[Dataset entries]
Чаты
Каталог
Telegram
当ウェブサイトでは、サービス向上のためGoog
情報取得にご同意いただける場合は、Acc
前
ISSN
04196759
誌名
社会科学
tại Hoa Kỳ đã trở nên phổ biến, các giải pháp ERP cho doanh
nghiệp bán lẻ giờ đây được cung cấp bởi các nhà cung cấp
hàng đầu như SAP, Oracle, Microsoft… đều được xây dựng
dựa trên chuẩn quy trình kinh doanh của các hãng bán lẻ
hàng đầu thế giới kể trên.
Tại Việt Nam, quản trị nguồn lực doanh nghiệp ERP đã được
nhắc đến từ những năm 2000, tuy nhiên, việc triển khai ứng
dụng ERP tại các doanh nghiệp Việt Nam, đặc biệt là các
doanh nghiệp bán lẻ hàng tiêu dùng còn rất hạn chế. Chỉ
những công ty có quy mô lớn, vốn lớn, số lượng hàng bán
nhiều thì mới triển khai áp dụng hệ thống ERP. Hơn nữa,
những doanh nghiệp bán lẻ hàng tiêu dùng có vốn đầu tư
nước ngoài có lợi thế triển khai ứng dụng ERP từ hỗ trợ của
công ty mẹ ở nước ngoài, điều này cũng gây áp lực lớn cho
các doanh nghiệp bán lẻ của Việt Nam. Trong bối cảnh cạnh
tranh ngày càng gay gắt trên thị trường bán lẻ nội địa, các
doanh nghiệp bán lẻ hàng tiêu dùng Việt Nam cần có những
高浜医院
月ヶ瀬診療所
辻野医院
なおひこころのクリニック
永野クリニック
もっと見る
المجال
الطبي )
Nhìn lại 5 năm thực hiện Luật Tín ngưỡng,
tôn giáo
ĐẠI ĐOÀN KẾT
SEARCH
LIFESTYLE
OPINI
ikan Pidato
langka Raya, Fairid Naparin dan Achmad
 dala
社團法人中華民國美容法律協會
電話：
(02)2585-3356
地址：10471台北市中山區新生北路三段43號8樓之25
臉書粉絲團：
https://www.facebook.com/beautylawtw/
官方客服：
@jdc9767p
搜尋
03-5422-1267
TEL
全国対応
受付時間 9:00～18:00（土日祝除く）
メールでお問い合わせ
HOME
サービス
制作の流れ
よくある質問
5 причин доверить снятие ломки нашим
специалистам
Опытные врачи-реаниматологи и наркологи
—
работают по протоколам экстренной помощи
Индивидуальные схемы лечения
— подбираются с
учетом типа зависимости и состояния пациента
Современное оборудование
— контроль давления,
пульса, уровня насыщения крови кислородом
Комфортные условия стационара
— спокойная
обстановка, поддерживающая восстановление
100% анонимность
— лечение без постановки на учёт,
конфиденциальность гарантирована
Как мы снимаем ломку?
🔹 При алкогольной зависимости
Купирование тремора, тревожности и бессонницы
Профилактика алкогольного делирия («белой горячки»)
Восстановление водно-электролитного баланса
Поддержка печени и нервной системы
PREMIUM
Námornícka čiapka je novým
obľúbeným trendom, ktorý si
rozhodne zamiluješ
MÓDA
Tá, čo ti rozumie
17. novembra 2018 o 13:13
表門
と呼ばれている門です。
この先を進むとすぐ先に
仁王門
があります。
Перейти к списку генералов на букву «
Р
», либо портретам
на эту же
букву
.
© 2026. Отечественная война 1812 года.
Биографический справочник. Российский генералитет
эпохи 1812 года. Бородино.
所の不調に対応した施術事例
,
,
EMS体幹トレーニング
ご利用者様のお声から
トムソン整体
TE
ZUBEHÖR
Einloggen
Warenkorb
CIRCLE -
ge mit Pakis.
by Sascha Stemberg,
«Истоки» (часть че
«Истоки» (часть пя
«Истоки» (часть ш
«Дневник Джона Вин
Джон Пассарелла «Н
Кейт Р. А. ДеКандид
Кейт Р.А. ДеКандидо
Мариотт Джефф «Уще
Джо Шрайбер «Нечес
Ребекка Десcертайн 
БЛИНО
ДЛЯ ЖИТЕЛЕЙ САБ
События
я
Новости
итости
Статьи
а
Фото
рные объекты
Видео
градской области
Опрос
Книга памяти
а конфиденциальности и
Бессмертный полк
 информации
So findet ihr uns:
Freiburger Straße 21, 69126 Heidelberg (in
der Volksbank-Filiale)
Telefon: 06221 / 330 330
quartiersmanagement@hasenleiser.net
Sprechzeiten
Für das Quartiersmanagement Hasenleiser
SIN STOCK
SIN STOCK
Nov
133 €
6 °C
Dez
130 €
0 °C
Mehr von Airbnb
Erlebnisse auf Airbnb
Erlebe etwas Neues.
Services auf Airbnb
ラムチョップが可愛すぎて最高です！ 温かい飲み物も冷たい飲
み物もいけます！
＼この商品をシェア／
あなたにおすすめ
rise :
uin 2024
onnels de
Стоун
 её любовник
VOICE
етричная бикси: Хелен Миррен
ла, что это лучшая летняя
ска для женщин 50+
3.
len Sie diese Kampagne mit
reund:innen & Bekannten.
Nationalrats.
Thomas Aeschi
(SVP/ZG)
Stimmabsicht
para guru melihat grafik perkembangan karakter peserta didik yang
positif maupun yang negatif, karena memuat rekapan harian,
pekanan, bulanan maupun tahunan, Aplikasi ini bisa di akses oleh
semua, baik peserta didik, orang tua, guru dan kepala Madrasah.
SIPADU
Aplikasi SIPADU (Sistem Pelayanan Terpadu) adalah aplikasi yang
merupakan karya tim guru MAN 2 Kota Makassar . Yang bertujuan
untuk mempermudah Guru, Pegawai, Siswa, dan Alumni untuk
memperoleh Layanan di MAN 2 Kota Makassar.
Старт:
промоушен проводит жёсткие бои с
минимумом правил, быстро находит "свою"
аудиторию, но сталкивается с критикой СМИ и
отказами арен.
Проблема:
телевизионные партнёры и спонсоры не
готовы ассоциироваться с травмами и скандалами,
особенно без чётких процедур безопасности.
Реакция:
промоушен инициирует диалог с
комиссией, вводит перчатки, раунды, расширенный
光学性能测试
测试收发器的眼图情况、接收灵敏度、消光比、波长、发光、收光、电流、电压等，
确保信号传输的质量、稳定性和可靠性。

■ **WHAT TO DO**: Reproduce every line of the records above with no changes.

■ **RESPONSE**:
Чаты
Каталог
Telegram
当ウェブサイトでは、サービス向上のためGoog
情報取得にご同意いただける場合は、Acc
前
ISSN
04196759
誌名
社会科学
tại Hoa Kỳ đã trở nên phổ biến, các giải pháp ERP cho doanh
nghiệp bán lẻ giờ đây được cung cấp bởi các nhà cung cấp
hàng đầu như SAP, Oracle, Microsoft… đều được xây dựng
dựa trên chuẩn quy trình kinh doanh của các hãng bán lẻ
hàng đầu thế giới kể trên.
Tại Việt Nam, quản trị nguồn lực doanh nghiệp ERP đã được
nhắc đến từ những năm 2000, tuy nhiên, việc triển khai ứng
dụng ERP tại các doanh nghiệp Việt Nam, đặc biệt là các
doanh nghiệp bán lẻ hàng tiêu dùng còn rất hạn chế. Chỉ
những công ty có quy mô lớn, vốn lớn, số lượng hàng bán
nhiều thì mới triển khai áp dụng hệ thống ERP. Hơn nữa,
những doanh nghiệp bán lẻ hàng tiêu dùng có vốn đầu tư
nước ngoài có lợi thế triển khai ứng dụng ERP từ hỗ trợ của
công ty mẹ ở nước ngoài, điều này cũng gây áp lực lớn cho
các doanh nghiệp bán lẻ của Việt Nam. Trong bối cảnh cạnh
tranh ngày càng gay gắt trên thị trường bán lẻ nội địa, các
doanh nghiệp bán lẻ hàng tiêu dùng Việt Nam cần có những
高浜医院
月ヶ瀬診療所
辻野医院
なおひこころのクリニック
永野クリニック
もっと見る
المجال
الطبي )
Nhìn lại 5 năm thực hiện Luật Tín ngưỡng,
tôn giáo
ĐẠI ĐOÀN KẾT
SEARCH
LIFESTYLE
OPINI
ikan Pidato
langka Raya, Fairid Naparin dan Achmad
 dala
社團法人中華民國美容法律協會
電話：
(02)2585-3356
地址：10471台北市中山區新生北路三段43號8樓之25
臉書粉絲團：
https://www.facebook.com/beautylawtw/
官方客服：
@jdc9767p
搜尋
03-5422-1267
TEL
全国対応
受付時間 9:00～18:00（土日祝除く）
メールでお問い合わせ
HOME
サービス
制作の流れ
よくある質問
5 причин доверить снятие ломки нашим
специалистам
Опытные врачи-реаниматологи и наркологи
—
работают по протоколам экстренной помощи
Индивидуальные схемы лечения
— подбираются с
учетом типа зависимости и состояния пациента
Современное оборудование
— контроль давления,
пульса, уровня насыщения крови кислородом
Комфортные условия стационара
— спокойная
обстановка, поддерживающая восстановление
100% анонимность
— лечение без постановки на учёт,
конфиденциальность гарантирована
Как мы снимаем ломку?
🔹 При алкогольной зависимости
Купирование тремора, тревожности и бессонницы
Профилактика алкогольного делирия («белой горячки»)
Восстановление водно-электролитного баланса
Поддержка печени и нервной системы
PREMIUM
Námornícka čiapka je novým
obľúbeným trendom, ktorý si
rozhodne zamiluješ
MÓDA
Tá, čo ti rozumie
17. novembra 2018 o 13:13
表門
と呼ばれている門です。
この先を進むとすぐ先に
仁王門
があります。
Перейти к списку генералов на букву «
Р
», либо портретам
на эту же
букву
.
© 2026. Отечественная война 1812 года.
Биографический справочник. Российский генералитет
эпохи 1812 года. Бородино.
所の不調に対応した施術事例
,
,
EMS体幹トレーニング
ご利用者様のお声から
トムソン整体
TE
ZUBEHÖR
Einloggen
Warenkorb
CIRCLE -
ge mit Pakis.
by Sascha Stemberg,
«Истоки» (часть че
«Истоки» (часть пя
«Истоки» (часть ш
«Дневник Джона Вин
Джон Пассарелла «Н
Кейт Р. А. ДеКандид
Кейт Р.А. ДеКандидо
Мариотт Джефф «Уще
Джо Шрайбер «Нечес
Ребекка Десcертайн 
БЛИНО
ДЛЯ ЖИТЕЛЕЙ САБ
События
я
Новости
итости
Статьи
а
Фото
рные объекты
Видео
градской области
Опрос
Книга памяти
а конфиденциальности и
Бессмертный полк
 информации
So findet ihr uns:
Freiburger Straße 21, 69126 Heidelberg (in
der Volksbank-Filiale)
Telefon: 06221 / 330 330
quartiersmanagement@hasenleiser.net
Sprechzeiten
Für das Quartiersmanagement Hasenleiser
SIN STOCK
SIN STOCK
Nov
133 €
6 °C
Dez
130 €
0 °C
Mehr von Airbnb
Erlebnisse auf Airbnb
Erlebe etwas Neues.
Services auf Airbnb
ラムチョップが可愛すぎて最高です！ 温かい飲み物も冷たい飲
み物もいけます！
＼この商品をシェア／
あなたにおすすめ
rise :
uin 2024
onnels de
Стоун
 её любовник
VOICE
етричная бикси: Хелен Миррен
ла, что это лучшая летняя
ска для женщин 50+
3.
len Sie diese Kampagne mit
reund:innen & Bekannten.
Nationalrats.
Thomas Aeschi
(SVP/ZG)
Stimmabsicht
para guru melihat grafik perkembangan karakter peserta didik yang
positif maupun yang negatif, karena memuat rekapan harian,
pekanan, bulanan maupun tahunan, Aplikasi ini bisa di akses oleh
semua, baik peserta didik, orang tua, guru dan kepala Madrasah.
SIPADU
Aplikasi SIPADU (Sistem Pelayanan Terpadu) adalah aplikasi yang
merupakan karya tim guru MAN 2 Kota Makassar . Yang bertujuan
untuk mempermudah Guru, Pegawai, Siswa, dan Alumni untuk
memperoleh Layanan di MAN 2 Kota Makassar.
Старт:
промоушен проводит жёсткие бои с
минимумом правил, быстро находит "свою"
аудиторию, но сталкивается с критикой СМИ и
отказами арен.
Проблема:
телевизионные партнёры и спонсоры не
готовы ассоциироваться с травмами и скандалами,
особенно без чётких процедур безопасности.
Реакция:
промоушен инициирует диалог с
комиссией, вводит перчатки, раунды, расширенный
光学性能测试
测试收发器的眼图情况、接收灵敏度、消光比、波长、发光、收光、电流、电压等，
确保信号传输的质量、稳定性和可靠性。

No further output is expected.